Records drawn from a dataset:
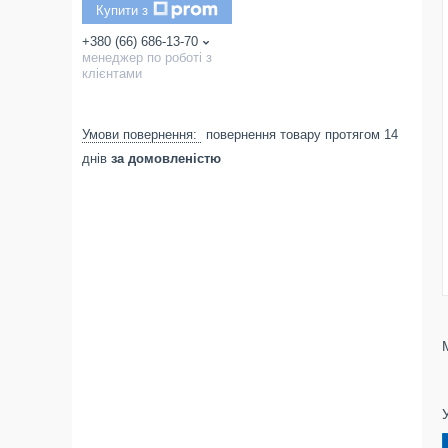
Купити з
+380 (66) 686-13-70
менеджер по роботі з
клієнтами
повернення товару протягом 14
днів
за домовленістю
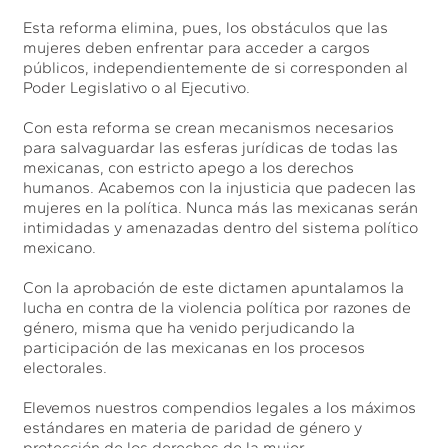
Esta reforma elimina, pues, los obstáculos que las
mujeres deben enfrentar para acceder a cargos
públicos, independientemente de si corresponden al
Poder Legislativo o al Ejecutivo.
Con esta reforma se crean mecanismos necesarios
para salvaguardar las esferas jurídicas de todas las
mexicanas, con estricto apego a los derechos
humanos. Acabemos con la injusticia que padecen las
mujeres en la política. Nunca más las mexicanas serán
intimidadas y amenazadas dentro del sistema político
mexicano.
Con la aprobación de este dictamen apuntalamos la
lucha en contra de la violencia política por razones de
género, misma que ha venido perjudicando la
participación de las mexicanas en los procesos
electorales.
Elevemos nuestros compendios legales a los máximos
estándares en materia de paridad de género y
protección de los derechos de la mujer.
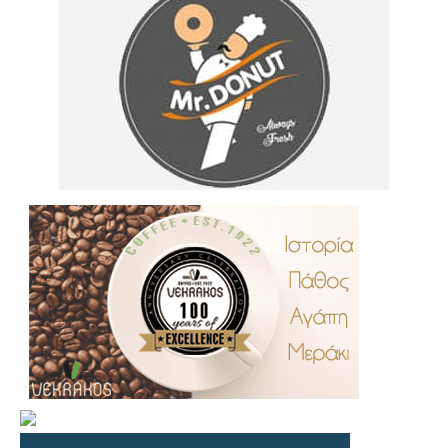
.
..
…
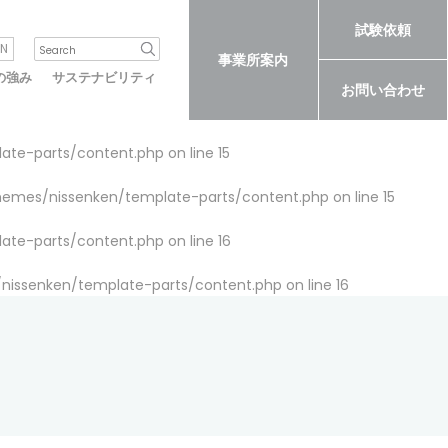
試験依頼
N
事業所案内
の強み
サステナビリティ
お問い合わせ
late-parts/content.php
on line
15
themes/nissenken/template-parts/content.php
on line
15
late-parts/content.php
on line
16
/nissenken/template-parts/content.php
on line
16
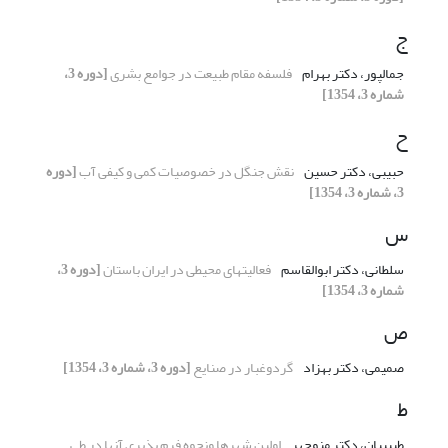
ج
جمالپور، دکتر بهرام
فلسفه مقام طبیعت در جوامع بشری
[دوره 3،
شماره 3، 1354]
ح
حبیبی، دکتر حسین
نقش جنگل در خصوصیات کمی و کیفی آب
[دوره
3، شماره 3، 1354]
س
سلطانی، دکتر ابوالقاسم
فعالیتهای محیطی در ایران باستان
[دوره 3،
شماره 3، 1354]
ص
صمیمی، دکتر بهزاد
گردوغبار در صنایع
[دوره 3، شماره 3، 1354]
ط
طبیبیان، دکتر منوچهر
اولین شهرها ونحوه فرم پذیری آنها در طی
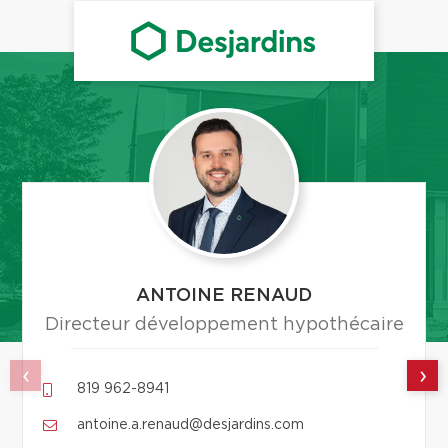
ANTOINE RENAUD
Directeur développement hypothécaire
‹
›
819 962-8941
antoine.a.renaud@desjardins.com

Try it: Please return all lines above in which the string "reforma" is found.

Answer section:
Esta reforma elimina, pues, los obstáculos que las
Con esta reforma se crean mecanismos necesarios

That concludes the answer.